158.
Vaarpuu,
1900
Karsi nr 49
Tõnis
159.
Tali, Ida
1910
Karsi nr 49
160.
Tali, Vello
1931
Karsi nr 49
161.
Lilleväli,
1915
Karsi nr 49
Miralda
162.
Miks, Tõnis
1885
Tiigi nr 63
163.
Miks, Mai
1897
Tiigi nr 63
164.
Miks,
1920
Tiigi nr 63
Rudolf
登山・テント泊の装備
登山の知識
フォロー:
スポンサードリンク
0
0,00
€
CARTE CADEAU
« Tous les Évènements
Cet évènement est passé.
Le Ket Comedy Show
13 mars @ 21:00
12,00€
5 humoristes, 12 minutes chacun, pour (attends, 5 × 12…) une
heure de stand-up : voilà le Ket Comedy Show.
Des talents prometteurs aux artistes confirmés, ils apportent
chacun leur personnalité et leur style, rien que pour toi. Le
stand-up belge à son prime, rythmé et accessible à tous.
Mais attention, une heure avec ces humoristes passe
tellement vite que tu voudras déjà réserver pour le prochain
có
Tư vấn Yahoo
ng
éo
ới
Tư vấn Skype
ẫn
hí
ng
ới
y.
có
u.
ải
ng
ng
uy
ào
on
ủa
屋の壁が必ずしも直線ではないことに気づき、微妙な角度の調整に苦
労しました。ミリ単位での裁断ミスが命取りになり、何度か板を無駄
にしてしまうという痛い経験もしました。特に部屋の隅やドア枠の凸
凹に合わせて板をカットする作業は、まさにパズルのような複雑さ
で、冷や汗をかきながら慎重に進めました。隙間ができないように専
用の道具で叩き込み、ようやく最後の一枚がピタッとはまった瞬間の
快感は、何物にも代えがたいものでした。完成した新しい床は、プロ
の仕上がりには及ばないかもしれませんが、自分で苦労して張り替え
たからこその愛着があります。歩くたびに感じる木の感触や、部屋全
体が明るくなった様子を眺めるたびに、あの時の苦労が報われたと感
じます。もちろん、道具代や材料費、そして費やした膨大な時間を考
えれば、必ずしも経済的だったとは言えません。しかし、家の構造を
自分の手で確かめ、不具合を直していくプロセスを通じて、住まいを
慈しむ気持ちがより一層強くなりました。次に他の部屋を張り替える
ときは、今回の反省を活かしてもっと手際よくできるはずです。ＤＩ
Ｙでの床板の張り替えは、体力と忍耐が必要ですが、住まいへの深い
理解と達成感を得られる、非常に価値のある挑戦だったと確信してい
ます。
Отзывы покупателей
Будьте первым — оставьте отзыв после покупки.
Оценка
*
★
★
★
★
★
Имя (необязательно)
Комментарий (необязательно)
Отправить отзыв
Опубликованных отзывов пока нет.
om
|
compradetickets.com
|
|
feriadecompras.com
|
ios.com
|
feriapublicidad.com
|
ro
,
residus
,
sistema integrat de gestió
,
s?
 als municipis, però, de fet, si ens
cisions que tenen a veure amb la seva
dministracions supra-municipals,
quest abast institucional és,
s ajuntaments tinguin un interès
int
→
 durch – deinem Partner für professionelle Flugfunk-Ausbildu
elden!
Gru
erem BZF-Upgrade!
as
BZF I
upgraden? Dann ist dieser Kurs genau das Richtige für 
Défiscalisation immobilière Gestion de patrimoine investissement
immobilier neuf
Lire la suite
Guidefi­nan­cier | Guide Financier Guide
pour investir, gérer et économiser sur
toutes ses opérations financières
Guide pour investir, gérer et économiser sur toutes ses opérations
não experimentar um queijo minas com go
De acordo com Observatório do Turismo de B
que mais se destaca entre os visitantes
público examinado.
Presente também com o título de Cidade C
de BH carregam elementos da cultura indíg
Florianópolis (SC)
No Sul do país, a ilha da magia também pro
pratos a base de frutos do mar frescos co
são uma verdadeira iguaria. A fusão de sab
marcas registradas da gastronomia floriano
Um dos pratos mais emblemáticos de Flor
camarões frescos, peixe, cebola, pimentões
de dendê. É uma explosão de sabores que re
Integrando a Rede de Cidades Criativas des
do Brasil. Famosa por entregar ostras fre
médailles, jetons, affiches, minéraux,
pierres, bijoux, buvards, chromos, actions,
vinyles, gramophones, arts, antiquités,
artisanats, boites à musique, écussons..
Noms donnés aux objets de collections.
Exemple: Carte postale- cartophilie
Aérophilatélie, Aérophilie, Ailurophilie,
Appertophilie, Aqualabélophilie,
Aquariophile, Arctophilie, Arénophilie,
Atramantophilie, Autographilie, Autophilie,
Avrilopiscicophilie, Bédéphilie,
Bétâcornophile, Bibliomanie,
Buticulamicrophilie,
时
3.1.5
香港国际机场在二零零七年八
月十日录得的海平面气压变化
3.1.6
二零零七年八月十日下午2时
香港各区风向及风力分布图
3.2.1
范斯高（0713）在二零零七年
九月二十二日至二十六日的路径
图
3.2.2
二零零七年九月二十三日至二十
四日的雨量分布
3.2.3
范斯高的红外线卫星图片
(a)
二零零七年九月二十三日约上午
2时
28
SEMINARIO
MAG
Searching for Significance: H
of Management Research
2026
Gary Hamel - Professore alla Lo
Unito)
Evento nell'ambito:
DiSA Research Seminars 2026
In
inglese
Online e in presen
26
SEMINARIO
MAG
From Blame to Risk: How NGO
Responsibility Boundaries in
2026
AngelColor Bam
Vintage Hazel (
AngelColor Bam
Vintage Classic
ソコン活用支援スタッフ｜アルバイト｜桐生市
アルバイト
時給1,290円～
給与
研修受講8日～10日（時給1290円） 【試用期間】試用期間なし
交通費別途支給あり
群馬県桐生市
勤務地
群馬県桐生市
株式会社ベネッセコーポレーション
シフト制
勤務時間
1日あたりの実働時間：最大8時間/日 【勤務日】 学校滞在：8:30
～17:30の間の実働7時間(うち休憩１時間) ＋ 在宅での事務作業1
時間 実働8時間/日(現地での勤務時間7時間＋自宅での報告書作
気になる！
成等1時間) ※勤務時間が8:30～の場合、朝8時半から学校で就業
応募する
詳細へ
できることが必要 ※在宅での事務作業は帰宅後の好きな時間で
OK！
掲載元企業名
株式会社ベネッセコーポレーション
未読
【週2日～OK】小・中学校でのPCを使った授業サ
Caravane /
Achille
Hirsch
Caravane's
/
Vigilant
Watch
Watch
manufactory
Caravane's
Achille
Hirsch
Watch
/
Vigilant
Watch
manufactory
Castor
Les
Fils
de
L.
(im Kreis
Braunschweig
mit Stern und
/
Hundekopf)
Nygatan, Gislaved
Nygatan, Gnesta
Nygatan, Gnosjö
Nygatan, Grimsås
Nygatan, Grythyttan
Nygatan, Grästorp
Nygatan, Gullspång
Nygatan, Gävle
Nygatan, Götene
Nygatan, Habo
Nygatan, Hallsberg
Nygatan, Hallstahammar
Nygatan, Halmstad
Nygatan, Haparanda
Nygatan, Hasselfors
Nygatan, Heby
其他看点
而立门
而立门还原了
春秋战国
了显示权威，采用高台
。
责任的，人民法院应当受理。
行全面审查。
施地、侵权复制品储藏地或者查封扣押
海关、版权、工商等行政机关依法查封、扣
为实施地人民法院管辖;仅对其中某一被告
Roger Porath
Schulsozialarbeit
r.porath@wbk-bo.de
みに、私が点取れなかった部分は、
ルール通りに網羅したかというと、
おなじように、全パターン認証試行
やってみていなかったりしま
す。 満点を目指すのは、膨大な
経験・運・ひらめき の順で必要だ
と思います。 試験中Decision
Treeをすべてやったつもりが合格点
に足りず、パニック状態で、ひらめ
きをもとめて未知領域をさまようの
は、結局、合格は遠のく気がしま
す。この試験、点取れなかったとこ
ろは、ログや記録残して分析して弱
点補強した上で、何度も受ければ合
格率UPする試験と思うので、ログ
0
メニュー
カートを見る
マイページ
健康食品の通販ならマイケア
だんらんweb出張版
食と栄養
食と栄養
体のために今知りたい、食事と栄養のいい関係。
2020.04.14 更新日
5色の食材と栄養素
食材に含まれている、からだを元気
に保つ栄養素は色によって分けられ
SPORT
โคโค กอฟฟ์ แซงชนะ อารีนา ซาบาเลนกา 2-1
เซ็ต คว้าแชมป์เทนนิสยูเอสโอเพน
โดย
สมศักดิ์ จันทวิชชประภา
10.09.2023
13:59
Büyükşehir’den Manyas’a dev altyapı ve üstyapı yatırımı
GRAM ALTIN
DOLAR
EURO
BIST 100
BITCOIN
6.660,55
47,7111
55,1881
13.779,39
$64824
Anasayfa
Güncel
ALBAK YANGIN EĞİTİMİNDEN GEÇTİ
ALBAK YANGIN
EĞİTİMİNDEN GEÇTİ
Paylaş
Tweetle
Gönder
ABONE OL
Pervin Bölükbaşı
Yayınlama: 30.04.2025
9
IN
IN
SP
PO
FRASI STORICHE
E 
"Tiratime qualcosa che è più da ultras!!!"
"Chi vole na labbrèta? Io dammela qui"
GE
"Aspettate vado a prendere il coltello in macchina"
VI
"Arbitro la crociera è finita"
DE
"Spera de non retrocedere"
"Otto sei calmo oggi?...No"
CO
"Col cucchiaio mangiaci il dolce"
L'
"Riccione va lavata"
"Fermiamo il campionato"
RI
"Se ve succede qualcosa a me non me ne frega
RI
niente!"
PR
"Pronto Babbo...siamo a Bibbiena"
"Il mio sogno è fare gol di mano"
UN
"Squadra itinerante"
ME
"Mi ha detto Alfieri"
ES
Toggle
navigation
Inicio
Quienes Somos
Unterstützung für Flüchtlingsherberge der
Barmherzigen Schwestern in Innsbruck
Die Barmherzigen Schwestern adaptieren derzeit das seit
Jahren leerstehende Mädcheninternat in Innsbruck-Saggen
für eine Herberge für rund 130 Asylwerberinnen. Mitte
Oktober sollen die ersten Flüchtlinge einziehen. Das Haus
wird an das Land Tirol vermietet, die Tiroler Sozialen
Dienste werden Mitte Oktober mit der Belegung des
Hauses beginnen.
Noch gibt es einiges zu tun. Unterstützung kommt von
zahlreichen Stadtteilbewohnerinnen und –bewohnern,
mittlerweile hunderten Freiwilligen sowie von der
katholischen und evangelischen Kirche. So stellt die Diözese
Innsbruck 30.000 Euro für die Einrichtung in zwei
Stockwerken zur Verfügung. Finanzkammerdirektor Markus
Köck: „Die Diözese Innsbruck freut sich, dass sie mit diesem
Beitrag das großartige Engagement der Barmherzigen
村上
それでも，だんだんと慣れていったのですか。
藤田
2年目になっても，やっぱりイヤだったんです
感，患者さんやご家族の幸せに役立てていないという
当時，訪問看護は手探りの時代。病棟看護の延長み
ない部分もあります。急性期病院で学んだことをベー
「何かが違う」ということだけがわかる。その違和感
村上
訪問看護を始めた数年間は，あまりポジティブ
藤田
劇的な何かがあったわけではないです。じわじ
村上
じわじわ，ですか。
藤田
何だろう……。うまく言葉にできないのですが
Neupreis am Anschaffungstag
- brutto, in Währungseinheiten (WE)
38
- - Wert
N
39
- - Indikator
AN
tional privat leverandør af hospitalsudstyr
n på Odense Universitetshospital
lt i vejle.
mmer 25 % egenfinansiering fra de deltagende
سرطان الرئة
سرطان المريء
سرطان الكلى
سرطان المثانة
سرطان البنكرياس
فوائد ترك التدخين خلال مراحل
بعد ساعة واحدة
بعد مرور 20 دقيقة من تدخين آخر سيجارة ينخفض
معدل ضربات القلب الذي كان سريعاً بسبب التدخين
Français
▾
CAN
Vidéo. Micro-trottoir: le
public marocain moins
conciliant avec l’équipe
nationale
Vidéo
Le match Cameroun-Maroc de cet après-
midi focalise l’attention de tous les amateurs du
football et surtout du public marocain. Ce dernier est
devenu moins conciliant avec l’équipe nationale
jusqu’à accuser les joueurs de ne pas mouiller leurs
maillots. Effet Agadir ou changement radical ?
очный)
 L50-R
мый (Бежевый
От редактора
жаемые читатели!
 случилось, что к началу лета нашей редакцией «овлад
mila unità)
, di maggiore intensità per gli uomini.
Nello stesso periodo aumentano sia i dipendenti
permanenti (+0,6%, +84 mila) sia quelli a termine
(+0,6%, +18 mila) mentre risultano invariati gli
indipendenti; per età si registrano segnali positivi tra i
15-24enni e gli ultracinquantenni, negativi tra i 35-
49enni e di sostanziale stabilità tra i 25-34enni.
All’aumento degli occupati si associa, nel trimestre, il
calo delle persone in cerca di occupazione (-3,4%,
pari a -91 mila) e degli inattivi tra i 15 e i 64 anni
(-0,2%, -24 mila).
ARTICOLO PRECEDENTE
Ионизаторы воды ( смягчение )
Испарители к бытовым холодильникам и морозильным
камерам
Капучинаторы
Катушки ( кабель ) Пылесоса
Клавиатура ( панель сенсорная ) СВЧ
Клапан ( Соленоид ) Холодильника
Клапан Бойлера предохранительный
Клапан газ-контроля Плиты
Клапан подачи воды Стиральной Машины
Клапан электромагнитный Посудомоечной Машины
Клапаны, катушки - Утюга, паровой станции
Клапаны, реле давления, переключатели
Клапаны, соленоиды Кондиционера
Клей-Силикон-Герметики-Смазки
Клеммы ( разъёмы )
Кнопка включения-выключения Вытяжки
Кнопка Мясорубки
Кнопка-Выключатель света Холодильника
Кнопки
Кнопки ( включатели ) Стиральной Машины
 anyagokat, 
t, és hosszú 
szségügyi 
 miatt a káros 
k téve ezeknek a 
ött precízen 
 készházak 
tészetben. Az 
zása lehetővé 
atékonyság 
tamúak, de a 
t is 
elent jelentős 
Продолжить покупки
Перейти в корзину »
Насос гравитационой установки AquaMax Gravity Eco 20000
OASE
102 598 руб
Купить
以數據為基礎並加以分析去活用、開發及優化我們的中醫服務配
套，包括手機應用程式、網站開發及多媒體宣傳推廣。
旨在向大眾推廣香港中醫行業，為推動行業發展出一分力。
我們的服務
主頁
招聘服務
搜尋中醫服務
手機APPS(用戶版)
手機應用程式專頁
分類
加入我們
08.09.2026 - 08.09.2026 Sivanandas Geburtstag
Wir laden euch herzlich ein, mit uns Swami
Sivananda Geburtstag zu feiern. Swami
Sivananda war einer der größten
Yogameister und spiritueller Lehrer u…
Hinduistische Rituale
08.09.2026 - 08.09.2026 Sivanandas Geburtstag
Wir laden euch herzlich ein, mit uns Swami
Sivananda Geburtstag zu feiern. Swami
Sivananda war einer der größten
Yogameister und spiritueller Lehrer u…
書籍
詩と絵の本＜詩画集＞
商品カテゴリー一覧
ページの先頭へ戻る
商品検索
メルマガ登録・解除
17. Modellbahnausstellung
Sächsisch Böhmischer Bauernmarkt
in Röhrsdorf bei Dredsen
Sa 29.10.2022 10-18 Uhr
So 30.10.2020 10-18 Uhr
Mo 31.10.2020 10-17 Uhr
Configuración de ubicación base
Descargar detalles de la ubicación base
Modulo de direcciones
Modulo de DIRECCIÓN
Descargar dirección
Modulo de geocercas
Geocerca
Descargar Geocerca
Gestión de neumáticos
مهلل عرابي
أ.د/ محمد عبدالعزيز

• Exercise aim
Pick out every line of the rows above that contains the word "moins" and copy each one in full. Case counts.

• Response
public marocain moins
devenu moins conciliant avec l’équipe nationale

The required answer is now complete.